-- BEGIN Selected passage --

Chain-of-Thought Prompting

Chain-of-Thought (CoT) Prompting

Image Source: Wei et al. (2022) (opens in a new tab)

Introduced in Wei et al. (2022) (opens in a new tab), chain-of-thought (CoT) prompting enables complex reasoning capabilities through intermediate reasoning steps. You can combine it with few-shot prompting to get better results on more complex tasks that require reasoning before responding.

Prompt:

The odd numbers in this group add up to an even number: 4, 8, 9, 15, 12, 2, 1.
A: Adding all the odd numbers (9, 15, 1) gives 25. The answer is False.

The odd numbers in this group add up to an even number: 17,  10, 19, 4, 8, 12, 24.
A: Adding all the odd numbers (17, 19) gives 36. The answer is True.

The odd numbers in this group add up to an even number: 16,  11, 14, 4, 8, 13, 24.
A: Adding all the odd numbers (11, 13) gives 24. The answer is True.

The odd numbers in this group add up to an even number: 17,  9, 10, 12, 13, 4, 2.
A: Adding all the odd numbers (17, 9, 13) gives 39. The answer is False.

The odd numbers in this group add up to an even number: 15, 32, 5, 13, 82, 7, 1. 
A:

Output:

Adding all the odd numbers (15, 5, 13, 7, 1) gives 41. The answer is False.

Wow! We can see a perfect result when we provided the reasoning step. In fact, we can solve this task by providing even fewer examples, i.e., just one example seems enough:

Prompt:

The odd numbers in this group add up to an even number: 4, 8, 9, 15, 12, 2, 1.
A: Adding all the odd numbers (9, 15, 1) gives 25. The answer is False.

The odd numbers in this group add up to an even number: 15, 32, 5, 13, 82, 7, 1. 
A:

Output:

Adding all the odd numbers (15, 5, 13, 7, 1) gives 41. The answer is False.

-- END Selected passage --

Written task: Continue the chain-of-thought prompting page, picking up after its last output line.

-- BEGIN Data records --

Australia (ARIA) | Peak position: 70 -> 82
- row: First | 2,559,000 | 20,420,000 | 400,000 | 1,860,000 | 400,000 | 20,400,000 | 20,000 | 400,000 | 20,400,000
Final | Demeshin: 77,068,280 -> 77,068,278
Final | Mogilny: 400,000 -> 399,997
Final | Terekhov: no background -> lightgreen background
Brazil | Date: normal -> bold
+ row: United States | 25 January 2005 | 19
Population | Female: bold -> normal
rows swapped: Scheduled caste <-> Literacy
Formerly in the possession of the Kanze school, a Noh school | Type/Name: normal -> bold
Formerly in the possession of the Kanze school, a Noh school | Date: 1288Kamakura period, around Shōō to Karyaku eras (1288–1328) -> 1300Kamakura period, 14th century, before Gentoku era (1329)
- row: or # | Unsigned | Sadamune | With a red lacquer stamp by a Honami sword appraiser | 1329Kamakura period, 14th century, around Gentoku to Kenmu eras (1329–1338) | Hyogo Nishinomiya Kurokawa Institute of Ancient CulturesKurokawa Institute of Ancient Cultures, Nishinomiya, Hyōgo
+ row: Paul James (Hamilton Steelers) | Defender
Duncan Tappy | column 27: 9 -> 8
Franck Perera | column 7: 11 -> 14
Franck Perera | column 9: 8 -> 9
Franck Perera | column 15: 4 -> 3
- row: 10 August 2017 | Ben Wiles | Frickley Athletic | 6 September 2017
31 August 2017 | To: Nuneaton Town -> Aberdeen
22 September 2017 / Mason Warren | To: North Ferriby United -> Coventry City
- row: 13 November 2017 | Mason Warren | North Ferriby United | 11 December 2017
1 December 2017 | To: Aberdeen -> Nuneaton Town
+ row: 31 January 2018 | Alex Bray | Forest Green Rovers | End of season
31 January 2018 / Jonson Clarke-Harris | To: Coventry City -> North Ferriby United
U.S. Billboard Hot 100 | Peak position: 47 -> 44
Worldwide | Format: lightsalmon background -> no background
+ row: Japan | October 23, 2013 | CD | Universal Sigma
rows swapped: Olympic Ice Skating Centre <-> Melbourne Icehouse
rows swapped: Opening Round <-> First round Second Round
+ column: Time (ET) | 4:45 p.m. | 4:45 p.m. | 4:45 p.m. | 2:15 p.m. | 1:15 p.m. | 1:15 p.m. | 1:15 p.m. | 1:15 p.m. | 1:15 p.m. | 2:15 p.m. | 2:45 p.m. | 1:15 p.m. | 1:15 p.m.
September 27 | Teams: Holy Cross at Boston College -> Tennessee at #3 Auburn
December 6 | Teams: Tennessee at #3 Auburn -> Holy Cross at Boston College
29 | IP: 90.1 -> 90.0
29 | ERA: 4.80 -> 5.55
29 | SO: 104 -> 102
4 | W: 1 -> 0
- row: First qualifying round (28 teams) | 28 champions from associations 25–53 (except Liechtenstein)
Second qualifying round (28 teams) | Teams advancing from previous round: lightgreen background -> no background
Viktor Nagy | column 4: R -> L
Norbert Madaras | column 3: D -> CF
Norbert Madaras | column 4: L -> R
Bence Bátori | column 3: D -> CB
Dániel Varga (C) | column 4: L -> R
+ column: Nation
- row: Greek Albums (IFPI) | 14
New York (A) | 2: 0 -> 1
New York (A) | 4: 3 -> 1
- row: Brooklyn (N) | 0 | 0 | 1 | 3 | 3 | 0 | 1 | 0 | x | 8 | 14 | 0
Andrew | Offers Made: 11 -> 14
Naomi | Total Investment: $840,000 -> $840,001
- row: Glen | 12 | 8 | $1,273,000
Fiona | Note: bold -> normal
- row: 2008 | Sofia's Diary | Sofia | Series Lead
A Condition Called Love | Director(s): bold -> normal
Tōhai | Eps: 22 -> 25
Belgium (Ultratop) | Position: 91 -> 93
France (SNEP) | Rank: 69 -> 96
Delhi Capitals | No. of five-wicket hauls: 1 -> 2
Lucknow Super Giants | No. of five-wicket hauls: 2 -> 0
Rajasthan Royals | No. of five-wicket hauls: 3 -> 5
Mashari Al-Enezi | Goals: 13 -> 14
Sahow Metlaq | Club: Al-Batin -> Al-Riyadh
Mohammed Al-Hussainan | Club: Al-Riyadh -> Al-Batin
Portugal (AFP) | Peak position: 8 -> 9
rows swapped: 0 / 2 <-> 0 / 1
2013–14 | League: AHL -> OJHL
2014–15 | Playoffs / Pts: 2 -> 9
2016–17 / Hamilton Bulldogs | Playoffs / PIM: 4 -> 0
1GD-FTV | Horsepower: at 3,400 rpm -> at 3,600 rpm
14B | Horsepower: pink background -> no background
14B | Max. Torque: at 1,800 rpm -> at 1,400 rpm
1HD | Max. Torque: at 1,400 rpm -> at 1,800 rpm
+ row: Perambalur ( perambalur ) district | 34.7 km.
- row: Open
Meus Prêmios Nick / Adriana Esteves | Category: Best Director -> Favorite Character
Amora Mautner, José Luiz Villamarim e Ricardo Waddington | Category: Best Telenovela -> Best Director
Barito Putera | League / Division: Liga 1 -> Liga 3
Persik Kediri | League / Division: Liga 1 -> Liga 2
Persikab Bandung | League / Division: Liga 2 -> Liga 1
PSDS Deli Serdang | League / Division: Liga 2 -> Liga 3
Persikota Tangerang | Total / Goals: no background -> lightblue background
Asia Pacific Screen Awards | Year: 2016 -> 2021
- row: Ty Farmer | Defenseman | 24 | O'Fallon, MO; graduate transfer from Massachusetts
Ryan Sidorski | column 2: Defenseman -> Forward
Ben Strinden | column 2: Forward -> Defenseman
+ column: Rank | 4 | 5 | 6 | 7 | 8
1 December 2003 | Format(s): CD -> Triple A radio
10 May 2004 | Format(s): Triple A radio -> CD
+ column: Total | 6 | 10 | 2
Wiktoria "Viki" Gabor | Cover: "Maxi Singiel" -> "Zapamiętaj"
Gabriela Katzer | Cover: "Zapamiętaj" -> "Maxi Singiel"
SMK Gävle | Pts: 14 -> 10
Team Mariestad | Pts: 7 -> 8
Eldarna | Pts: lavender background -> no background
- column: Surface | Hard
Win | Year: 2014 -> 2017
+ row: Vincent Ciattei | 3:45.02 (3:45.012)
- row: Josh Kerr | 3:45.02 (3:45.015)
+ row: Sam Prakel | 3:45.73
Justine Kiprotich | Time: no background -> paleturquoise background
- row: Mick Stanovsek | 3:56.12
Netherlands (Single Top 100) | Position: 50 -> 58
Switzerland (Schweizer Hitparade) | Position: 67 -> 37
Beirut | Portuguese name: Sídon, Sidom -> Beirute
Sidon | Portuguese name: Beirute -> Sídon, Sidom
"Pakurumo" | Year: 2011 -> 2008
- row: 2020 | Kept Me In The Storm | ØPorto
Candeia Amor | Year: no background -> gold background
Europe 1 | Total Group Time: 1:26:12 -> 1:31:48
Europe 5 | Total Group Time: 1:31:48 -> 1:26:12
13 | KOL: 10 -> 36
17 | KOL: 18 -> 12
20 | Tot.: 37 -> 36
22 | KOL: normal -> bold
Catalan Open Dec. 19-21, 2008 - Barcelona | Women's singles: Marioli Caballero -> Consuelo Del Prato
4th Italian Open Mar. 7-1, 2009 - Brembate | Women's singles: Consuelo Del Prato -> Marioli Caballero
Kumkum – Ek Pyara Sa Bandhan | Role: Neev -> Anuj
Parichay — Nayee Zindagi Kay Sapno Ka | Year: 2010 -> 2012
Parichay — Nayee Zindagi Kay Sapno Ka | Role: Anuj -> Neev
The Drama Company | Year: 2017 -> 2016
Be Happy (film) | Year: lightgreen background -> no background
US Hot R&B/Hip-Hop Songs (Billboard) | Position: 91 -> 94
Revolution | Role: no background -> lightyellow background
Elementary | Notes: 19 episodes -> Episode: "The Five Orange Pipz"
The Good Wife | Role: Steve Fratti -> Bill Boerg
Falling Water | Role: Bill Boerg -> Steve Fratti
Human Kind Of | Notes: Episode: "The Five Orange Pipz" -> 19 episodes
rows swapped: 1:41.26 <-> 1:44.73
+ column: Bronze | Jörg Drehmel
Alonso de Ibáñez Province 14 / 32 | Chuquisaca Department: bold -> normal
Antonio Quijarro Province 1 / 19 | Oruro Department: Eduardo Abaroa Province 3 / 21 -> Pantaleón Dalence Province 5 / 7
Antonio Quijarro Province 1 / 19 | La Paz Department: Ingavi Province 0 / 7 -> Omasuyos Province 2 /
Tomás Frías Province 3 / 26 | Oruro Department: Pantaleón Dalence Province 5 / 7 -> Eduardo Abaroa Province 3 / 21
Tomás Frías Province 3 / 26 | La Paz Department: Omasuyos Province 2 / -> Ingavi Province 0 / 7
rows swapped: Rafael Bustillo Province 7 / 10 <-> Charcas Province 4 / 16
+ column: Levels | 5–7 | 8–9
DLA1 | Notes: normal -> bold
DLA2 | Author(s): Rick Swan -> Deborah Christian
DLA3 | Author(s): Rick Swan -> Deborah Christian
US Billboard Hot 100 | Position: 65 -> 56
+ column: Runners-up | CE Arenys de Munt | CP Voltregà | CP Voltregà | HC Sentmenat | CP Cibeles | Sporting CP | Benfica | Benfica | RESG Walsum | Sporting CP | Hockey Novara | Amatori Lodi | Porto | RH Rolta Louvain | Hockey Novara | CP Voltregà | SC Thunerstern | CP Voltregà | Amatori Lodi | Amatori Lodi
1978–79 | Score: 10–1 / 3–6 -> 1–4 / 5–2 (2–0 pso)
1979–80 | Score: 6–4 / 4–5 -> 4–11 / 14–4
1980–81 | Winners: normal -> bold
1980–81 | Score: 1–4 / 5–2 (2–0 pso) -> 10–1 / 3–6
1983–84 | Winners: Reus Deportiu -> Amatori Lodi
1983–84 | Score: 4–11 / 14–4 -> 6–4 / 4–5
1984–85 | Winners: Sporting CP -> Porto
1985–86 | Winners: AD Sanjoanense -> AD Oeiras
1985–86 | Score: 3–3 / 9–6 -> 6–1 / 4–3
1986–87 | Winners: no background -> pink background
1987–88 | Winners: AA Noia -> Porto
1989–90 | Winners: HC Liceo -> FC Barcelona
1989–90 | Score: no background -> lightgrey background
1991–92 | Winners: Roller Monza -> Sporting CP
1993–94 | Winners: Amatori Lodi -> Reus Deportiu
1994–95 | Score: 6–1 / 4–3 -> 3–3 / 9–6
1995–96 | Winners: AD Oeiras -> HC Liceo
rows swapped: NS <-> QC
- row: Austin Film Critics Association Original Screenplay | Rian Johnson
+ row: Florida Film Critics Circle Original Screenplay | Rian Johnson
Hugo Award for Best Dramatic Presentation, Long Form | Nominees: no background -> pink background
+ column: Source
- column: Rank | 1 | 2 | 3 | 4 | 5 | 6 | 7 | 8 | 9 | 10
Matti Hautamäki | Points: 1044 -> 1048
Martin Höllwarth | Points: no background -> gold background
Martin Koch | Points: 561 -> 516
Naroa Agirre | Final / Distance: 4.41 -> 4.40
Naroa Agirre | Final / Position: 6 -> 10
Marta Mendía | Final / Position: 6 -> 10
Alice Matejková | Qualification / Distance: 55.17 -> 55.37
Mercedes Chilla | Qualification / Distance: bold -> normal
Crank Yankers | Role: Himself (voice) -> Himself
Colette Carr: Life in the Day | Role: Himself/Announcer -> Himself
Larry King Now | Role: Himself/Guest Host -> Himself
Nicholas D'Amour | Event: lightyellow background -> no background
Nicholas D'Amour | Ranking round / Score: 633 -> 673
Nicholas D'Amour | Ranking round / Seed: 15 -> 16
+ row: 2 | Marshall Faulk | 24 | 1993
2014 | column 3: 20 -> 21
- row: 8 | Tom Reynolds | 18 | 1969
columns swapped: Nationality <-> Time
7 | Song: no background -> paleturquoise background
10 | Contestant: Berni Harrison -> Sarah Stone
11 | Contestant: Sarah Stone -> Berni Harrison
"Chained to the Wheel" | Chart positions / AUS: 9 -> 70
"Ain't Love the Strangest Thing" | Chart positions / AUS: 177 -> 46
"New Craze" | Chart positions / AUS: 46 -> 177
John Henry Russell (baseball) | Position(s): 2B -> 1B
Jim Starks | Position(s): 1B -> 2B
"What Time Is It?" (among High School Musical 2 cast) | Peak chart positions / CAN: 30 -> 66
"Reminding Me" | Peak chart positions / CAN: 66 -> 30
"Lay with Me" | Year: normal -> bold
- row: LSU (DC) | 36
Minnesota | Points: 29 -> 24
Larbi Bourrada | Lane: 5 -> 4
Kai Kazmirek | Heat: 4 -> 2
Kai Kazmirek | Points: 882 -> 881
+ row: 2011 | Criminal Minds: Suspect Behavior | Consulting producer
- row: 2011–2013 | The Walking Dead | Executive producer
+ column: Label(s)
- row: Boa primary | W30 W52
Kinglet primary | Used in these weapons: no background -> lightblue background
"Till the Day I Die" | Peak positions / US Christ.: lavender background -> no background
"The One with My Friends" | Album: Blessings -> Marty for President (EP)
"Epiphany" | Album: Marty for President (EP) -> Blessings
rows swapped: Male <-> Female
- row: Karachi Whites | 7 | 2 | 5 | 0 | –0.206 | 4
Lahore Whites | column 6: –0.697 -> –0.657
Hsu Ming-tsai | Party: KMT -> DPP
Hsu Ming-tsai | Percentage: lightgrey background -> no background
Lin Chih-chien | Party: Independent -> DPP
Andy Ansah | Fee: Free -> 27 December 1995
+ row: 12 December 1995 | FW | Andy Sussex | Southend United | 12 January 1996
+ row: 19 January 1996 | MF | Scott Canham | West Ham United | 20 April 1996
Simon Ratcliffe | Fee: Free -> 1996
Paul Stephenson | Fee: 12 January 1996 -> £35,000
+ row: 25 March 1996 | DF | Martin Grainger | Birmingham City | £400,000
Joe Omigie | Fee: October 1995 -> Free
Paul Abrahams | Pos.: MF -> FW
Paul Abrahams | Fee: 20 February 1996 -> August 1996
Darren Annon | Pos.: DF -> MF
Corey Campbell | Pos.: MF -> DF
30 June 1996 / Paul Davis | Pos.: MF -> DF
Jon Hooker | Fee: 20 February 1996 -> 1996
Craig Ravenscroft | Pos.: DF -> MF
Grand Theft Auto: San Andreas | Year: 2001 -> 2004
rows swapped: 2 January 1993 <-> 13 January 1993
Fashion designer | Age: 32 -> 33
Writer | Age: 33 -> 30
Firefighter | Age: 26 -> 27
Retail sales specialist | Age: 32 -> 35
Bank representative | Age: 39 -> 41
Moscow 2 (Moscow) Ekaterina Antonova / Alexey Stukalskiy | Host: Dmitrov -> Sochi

-- END Data records --

Output for this exercise:
Keep in mind that the authors claim that this is an emergent ability that arises with sufficiently large language models.

Zero-shot COT Prompting

Image Source: Kojima et al. (2022) (opens in a new tab)

One recent idea that came out more recently is the idea of zero-shot CoT (opens in a new tab) (Kojima et al. 2022) that essentially involves adding "Let's think step by step" to the original prompt. Let's try a simple problem and see how the model performs:

Prompt:

I went to the market and bought 10 apples. I gave 2 apples to the neighbor and 2 to the repairman. I then went and bought 5 more apples and ate 1. How many apples did I remain with?

Output:

11 apples

The answer is incorrect! Now Let's try with the special prompt.

Prompt:

I went to the market and bought 10 apples. I gave 2 apples to the neighbor and 2 to the repairman. I then went and bought 5 more apples and ate 1. How many apples did I remain with?

Let's think step by step.

Output:

First, you started with 10 apples.
You gave away 2 apples to the neighbor and 2 to the repairman, so you had 6 apples left.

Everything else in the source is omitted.